§ REQUIREMENT
Go through the entries, filter for the word "напиток", and copy every line that has it.
────────
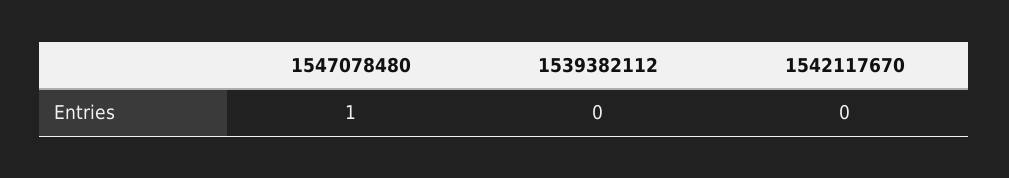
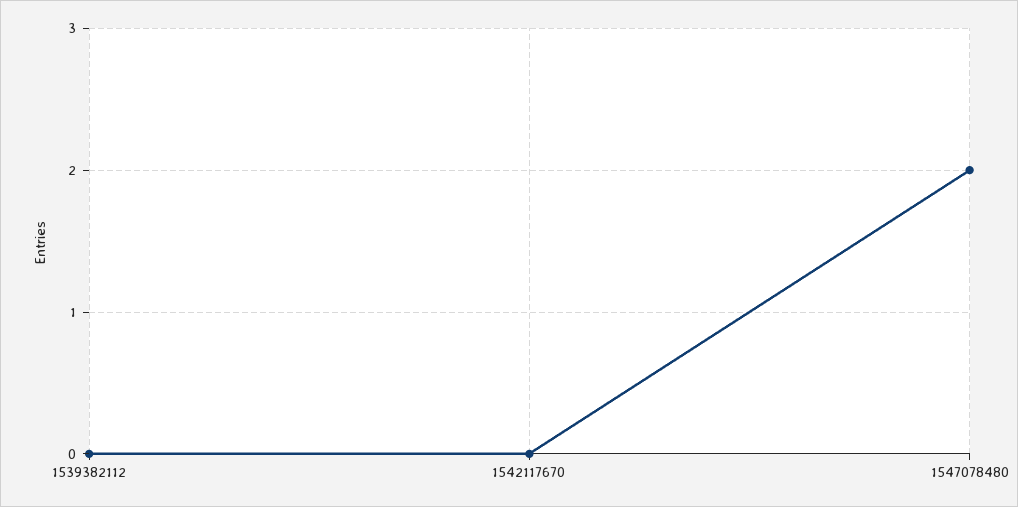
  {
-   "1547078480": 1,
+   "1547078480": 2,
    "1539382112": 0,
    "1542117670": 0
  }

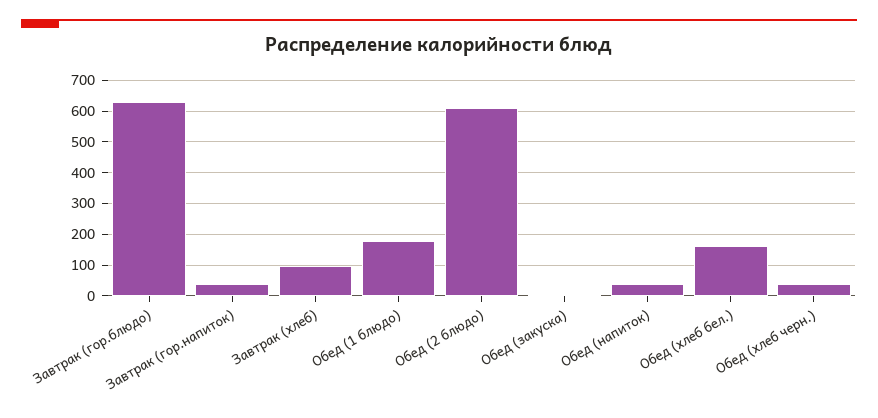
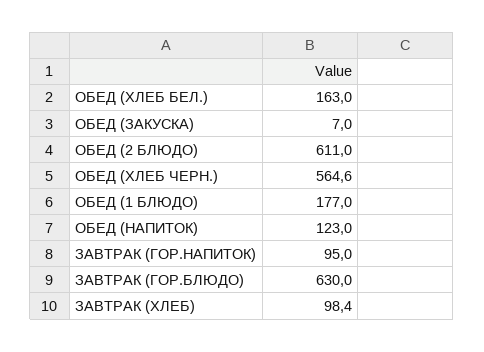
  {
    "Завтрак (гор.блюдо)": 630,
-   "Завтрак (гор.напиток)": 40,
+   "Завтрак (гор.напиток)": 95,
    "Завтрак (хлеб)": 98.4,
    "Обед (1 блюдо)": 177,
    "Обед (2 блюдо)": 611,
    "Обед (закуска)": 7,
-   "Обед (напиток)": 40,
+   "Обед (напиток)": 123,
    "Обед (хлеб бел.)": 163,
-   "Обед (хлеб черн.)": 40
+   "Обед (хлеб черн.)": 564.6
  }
────────
§ REPLY TO THE EXERCISE
-   "Завтрак (гор.напиток)": 40,
+   "Завтрак (гор.напиток)": 95,
-   "Обед (напиток)": 40,
+   "Обед (напиток)": 123,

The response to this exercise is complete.